» Task objective: The answer must restate every entry below word for word.

*** Block opens ***

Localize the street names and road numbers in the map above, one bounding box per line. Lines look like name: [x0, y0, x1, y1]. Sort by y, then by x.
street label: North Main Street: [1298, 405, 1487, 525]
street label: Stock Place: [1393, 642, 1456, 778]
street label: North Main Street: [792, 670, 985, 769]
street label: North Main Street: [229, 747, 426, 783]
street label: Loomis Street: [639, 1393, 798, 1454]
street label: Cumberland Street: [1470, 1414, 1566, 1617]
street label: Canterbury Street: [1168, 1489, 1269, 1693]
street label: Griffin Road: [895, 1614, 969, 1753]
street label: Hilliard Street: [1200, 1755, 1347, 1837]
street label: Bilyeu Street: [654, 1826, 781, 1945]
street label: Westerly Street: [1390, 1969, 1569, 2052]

*** Block closes ***

» Task response:
Localize the street names and road numbers in the map above, one bounding box per line. Lines look like name: [x0, y0, x1, y1]. Sort by y, then by x.
street label: North Main Street: [1298, 405, 1487, 525]
street label: Stock Place: [1393, 642, 1456, 778]
street label: North Main Street: [792, 670, 985, 769]
street label: North Main Street: [229, 747, 426, 783]
street label: Loomis Street: [639, 1393, 798, 1454]
street label: Cumberland Street: [1470, 1414, 1566, 1617]
street label: Canterbury Street: [1168, 1489, 1269, 1693]
street label: Griffin Road: [895, 1614, 969, 1753]
street label: Hilliard Street: [1200, 1755, 1347, 1837]
street label: Bilyeu Street: [654, 1826, 781, 1945]
street label: Westerly Street: [1390, 1969, 1569, 2052]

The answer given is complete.